L’installazione che ha avuto un enorme successo è senza dubbio un’opera imponente, suggestiva, importante. Eppure leggera. Al punto di muoversi semplicemente perché accarezzata dal vento. Come non accostare metaforicamente questa leggerezza all’intera opera di Calvino. Cercò sempre di dare valore a ciò che si leva da terra, ai racconti tradizionali, o alle monumentali Fiabe italiane, che raccolse (e spesso riscrisse) per salvarle e consegnarle alla “modernità”. Se oggi non guardiamo più con sufficienza a quelle favole per bambini, lo dobbiamo soprattutto a lui. L’innata levità è una costante in tutte le sue opere. Basti pensare al Barone [5] che non vuole più toccare terra, neanche da morto.
In Perché leggere i classici [6], Calvino sostiene che un classico è un libro «che non ha mai finito di dire quel che ha da dire» (e sicuramente lo pensiamo anche delle sue opere). Ed è proprio il ricorso ai classici che permea l’intera riflessione sulla sua opera postuma Le lezioni americane [7]. Era il 1985 quando l’Università di Harvard, in Massachusetts, si preparava a ospitare lo scrittore Italo Calvino all’interno del progetto Poetry Lectures, un ciclo di lezioni intitolate a Charles Eliot Norton [8] un noto storico dell’arte nonché studioso di Dante (dal 1891 al 1892 tradusse l’intera Divina Commedia).
Originariamente avevano il titolo di Sei proposte per il prossimo millennio (Six memos for the next millennium), e furono pubblicate nel 1988. Calvino si dedicò a quest’opera con molta cura e dedizione tanto da essere stata sin da subito considerata un Vademecum all’avanguardia e di grande raffinatezza per meglio comprendere, tra l’altro, anche i più moderni sistemi e meccanismi comunicativi. Purtroppo non si tennero mai di fronte alla platea dell’ateneo di Cambridge. Il grande autore si spense, per un ictus, il 19 settembre dello stesso anno, prima degli incontri previsti nel corso dell’autunno successivo. I contenuti della prima edizione furono recuperati dalla moglie Esther Judith Singer [9] e poi rielaborati [10].
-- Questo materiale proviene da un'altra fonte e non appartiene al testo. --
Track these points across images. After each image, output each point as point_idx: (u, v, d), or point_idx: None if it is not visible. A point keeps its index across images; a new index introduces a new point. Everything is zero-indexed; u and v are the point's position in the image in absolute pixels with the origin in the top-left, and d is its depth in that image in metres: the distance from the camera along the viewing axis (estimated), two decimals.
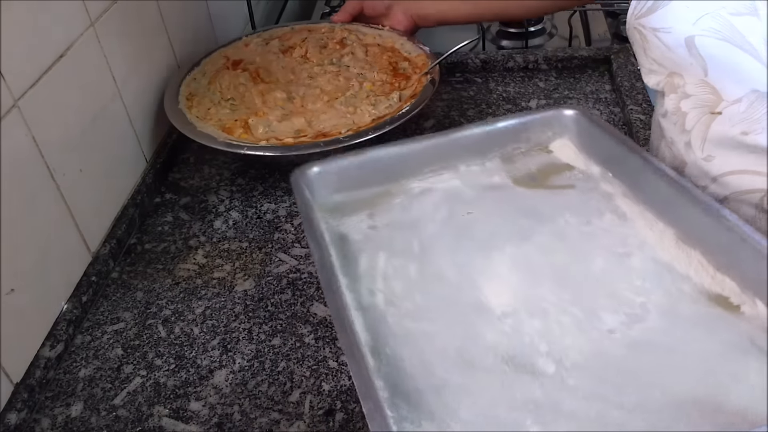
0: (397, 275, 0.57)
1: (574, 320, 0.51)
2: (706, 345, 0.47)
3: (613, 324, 0.50)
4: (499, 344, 0.50)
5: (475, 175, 0.66)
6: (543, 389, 0.46)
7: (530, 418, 0.44)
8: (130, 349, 0.63)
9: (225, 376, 0.59)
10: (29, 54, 0.60)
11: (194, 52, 0.93)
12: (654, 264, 0.54)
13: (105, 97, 0.73)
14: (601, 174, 0.63)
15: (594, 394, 0.45)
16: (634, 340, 0.49)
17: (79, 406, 0.58)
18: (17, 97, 0.58)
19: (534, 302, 0.53)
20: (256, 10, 1.16)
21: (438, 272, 0.57)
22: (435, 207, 0.63)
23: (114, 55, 0.74)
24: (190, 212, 0.78)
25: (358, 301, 0.54)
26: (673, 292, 0.51)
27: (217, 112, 0.80)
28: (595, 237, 0.58)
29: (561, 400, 0.45)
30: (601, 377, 0.47)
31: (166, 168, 0.85)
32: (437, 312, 0.53)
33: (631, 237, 0.57)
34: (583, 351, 0.48)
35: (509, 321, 0.51)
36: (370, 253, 0.59)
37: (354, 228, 0.61)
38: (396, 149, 0.66)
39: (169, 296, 0.67)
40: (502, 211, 0.62)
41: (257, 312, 0.65)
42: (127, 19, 0.77)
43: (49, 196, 0.63)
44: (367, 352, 0.49)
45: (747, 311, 0.49)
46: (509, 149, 0.68)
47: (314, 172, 0.63)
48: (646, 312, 0.51)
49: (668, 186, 0.56)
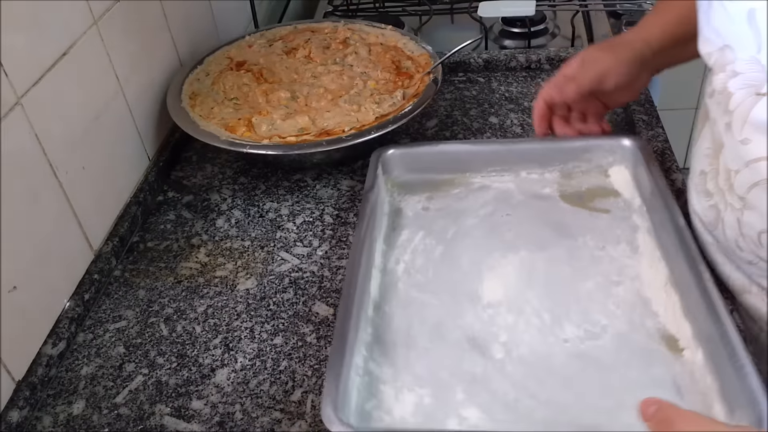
0: (424, 252, 0.67)
1: (541, 323, 0.58)
2: (637, 375, 0.53)
3: (570, 335, 0.57)
4: (471, 327, 0.59)
5: (531, 183, 0.73)
6: (484, 368, 0.55)
7: (462, 385, 0.54)
8: (132, 347, 0.63)
9: (227, 374, 0.59)
10: (32, 52, 0.60)
11: (197, 50, 0.93)
12: (634, 296, 0.60)
13: (108, 95, 0.73)
14: (639, 206, 0.69)
15: (520, 382, 0.54)
16: (580, 352, 0.56)
17: (80, 404, 0.58)
18: (20, 95, 0.58)
19: (517, 302, 0.61)
20: (259, 8, 1.16)
21: (456, 258, 0.66)
22: (484, 203, 0.72)
23: (117, 53, 0.74)
24: (192, 210, 0.78)
25: (384, 265, 0.66)
26: (635, 324, 0.57)
27: (221, 111, 0.80)
28: (601, 262, 0.64)
29: (492, 379, 0.54)
30: (534, 372, 0.54)
31: (169, 166, 0.85)
32: (439, 289, 0.63)
33: (629, 269, 0.63)
34: (533, 348, 0.56)
35: (490, 311, 0.60)
36: (412, 230, 0.69)
37: (411, 206, 0.72)
38: (467, 147, 0.76)
39: (171, 294, 0.67)
40: (536, 219, 0.69)
41: (259, 311, 0.65)
42: (130, 17, 0.77)
43: (52, 194, 0.63)
44: (370, 304, 0.61)
45: (687, 356, 0.54)
46: (570, 166, 0.74)
47: (391, 153, 0.74)
48: (603, 333, 0.57)
49: (676, 233, 0.60)
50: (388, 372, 0.55)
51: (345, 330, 0.54)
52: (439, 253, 0.66)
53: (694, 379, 0.52)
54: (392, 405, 0.53)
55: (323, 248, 0.71)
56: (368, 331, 0.59)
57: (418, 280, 0.64)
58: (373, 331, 0.59)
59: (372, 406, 0.53)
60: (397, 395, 0.54)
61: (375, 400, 0.53)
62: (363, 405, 0.53)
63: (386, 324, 0.60)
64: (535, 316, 0.59)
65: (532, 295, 0.61)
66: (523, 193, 0.72)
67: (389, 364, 0.56)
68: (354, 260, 0.61)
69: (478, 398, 0.53)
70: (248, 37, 0.94)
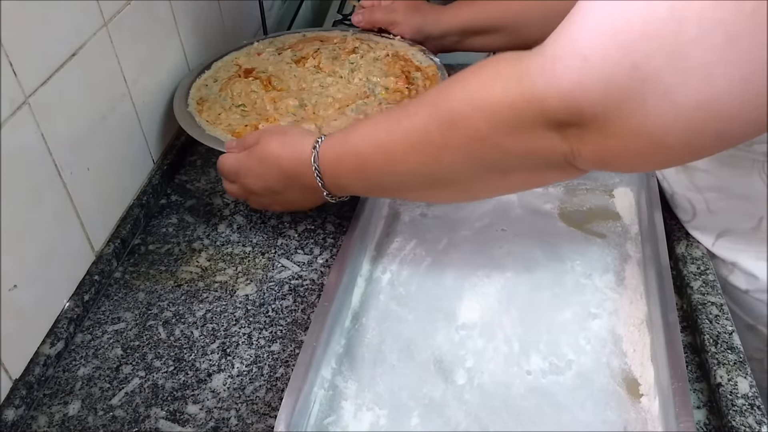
0: (412, 263, 0.67)
1: (509, 352, 0.58)
2: (588, 416, 0.53)
3: (534, 367, 0.57)
4: (440, 348, 0.59)
5: (533, 196, 0.73)
6: (443, 393, 0.55)
7: (419, 409, 0.54)
8: (130, 349, 0.63)
9: (223, 380, 0.59)
10: (42, 52, 0.61)
11: (205, 54, 0.93)
12: (607, 333, 0.59)
13: (115, 96, 0.74)
14: (636, 234, 0.68)
15: (474, 412, 0.54)
16: (539, 387, 0.55)
17: (76, 404, 0.58)
18: (28, 94, 0.59)
19: (491, 326, 0.60)
20: (269, 15, 1.17)
21: (441, 272, 0.65)
22: (482, 214, 0.71)
23: (125, 56, 0.75)
24: (195, 215, 0.78)
25: (371, 274, 0.65)
26: (601, 363, 0.57)
27: (228, 117, 0.80)
28: (584, 291, 0.63)
29: (449, 406, 0.54)
30: (490, 403, 0.54)
31: (173, 170, 0.85)
32: (418, 305, 0.63)
33: (609, 302, 0.62)
34: (495, 377, 0.56)
35: (462, 333, 0.60)
36: (405, 237, 0.69)
37: (409, 210, 0.72)
38: None
39: (171, 298, 0.67)
40: (529, 238, 0.68)
41: (258, 317, 0.65)
42: (140, 19, 0.78)
43: (56, 194, 0.63)
44: (349, 314, 0.61)
45: (644, 403, 0.53)
46: (575, 182, 0.74)
47: None
48: (567, 368, 0.57)
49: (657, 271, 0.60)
50: (352, 387, 0.56)
51: (315, 343, 0.54)
52: (426, 265, 0.66)
53: (646, 428, 0.52)
54: (349, 422, 0.53)
55: (324, 256, 0.71)
56: (341, 343, 0.59)
57: (400, 293, 0.64)
58: (346, 342, 0.59)
59: (330, 421, 0.54)
60: (356, 413, 0.54)
61: (334, 416, 0.54)
62: (323, 420, 0.54)
63: (360, 336, 0.60)
64: (504, 343, 0.59)
65: (507, 320, 0.61)
66: (522, 207, 0.72)
67: (355, 378, 0.56)
68: (338, 268, 0.61)
69: (431, 424, 0.53)
70: (257, 44, 0.94)
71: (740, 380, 0.54)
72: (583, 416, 0.53)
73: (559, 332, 0.59)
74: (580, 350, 0.58)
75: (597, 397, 0.54)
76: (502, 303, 0.62)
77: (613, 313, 0.60)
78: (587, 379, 0.55)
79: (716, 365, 0.55)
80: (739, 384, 0.54)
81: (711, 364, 0.55)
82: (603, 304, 0.61)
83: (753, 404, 0.52)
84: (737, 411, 0.52)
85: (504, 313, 0.61)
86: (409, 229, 0.70)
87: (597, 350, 0.57)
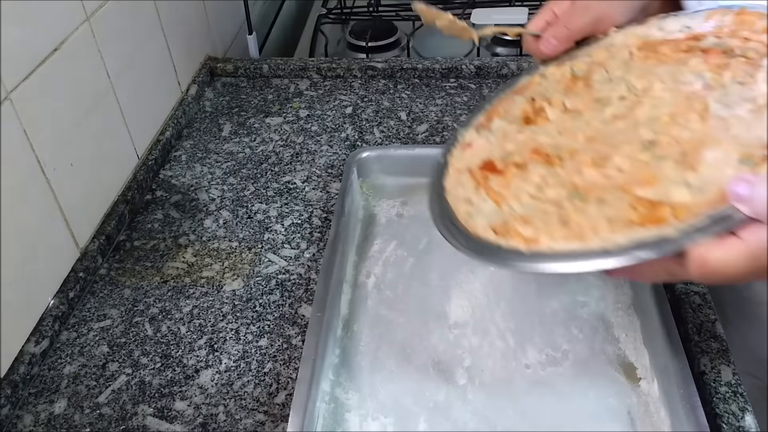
0: (395, 264, 0.66)
1: (505, 347, 0.58)
2: (592, 405, 0.54)
3: (532, 360, 0.57)
4: (437, 348, 0.58)
5: None
6: (447, 395, 0.55)
7: (425, 414, 0.54)
8: (116, 346, 0.62)
9: (211, 376, 0.59)
10: (23, 47, 0.60)
11: (189, 49, 0.92)
12: (597, 321, 0.60)
13: (98, 92, 0.73)
14: None
15: (480, 411, 0.54)
16: (539, 380, 0.56)
17: (62, 403, 0.58)
18: (9, 90, 0.58)
19: (483, 322, 0.60)
20: (253, 9, 1.16)
21: (426, 272, 0.65)
22: None
23: (108, 51, 0.74)
24: (180, 210, 0.78)
25: (355, 279, 0.65)
26: (595, 350, 0.57)
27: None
28: (567, 279, 0.63)
29: (454, 407, 0.54)
30: (494, 401, 0.54)
31: (158, 165, 0.84)
32: (407, 308, 0.62)
33: (595, 289, 0.62)
34: (495, 375, 0.56)
35: (456, 332, 0.60)
36: (384, 239, 0.69)
37: (384, 212, 0.72)
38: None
39: (157, 294, 0.67)
40: None
41: (245, 312, 0.65)
42: (123, 14, 0.77)
43: (39, 191, 0.63)
44: (340, 323, 0.60)
45: (643, 386, 0.54)
46: None
47: (366, 156, 0.73)
48: (564, 359, 0.57)
49: None
50: (354, 398, 0.55)
51: (314, 356, 0.54)
52: (409, 266, 0.66)
53: (649, 411, 0.53)
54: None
55: (311, 251, 0.71)
56: (336, 353, 0.59)
57: (387, 297, 0.64)
58: (341, 352, 0.59)
59: None
60: (362, 423, 0.54)
61: (340, 429, 0.53)
62: None
63: (354, 345, 0.59)
64: (499, 339, 0.59)
65: (498, 315, 0.61)
66: None
67: (355, 389, 0.56)
68: (324, 276, 0.60)
69: (439, 427, 0.53)
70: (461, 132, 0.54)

E proprio con la lectio dedicata alla Leggerezza si aprono le sue magistrali Lezioni americane [11], con un incipit che chiarisce l’intento della sua riflessione:
L’analisi che applicò alle sue stesse opere lo indusse ad una riflessione sulla sua modalità di scrittura a partire dalla necessità di immedesimarsi nell’«energia spietata che muove la storia del nostro tempo», nelle vicende collettive quanto in quelle individuali. Il suo costante studio di un linguaggio appropriato a cogliere le varie sfumature della vita – e che lo spingevano a scrivere –, si muoveva attorno alla ricerca di «…cogliere una sintonia tra il movimentato spettacolo del mondo, ora drammatico ora grottesco, e il ritmo interiore picaresco e avventuroso…»…
E qui Calvino si affida alla cara mitologia e alle immagini che riesce ad evocare richiamando la figura di Perseo, l’eroe che riesce, volando sui sandali alati, a tagliare la testa della perfida Gorgone. Perseo che, astutamente, non rivolge il suo sguardo verso Medusa ma solo sulla sua immagine che si riflette nello scudo di bronzo. Con il suo stratagemma, Perseo viene in soccorso di Calvino, proprio quando si sente catturato dalla «morsa della pietra», quella morsa che lo prende ogni qualvolta si accinge ad una rievocazione storico-culturale.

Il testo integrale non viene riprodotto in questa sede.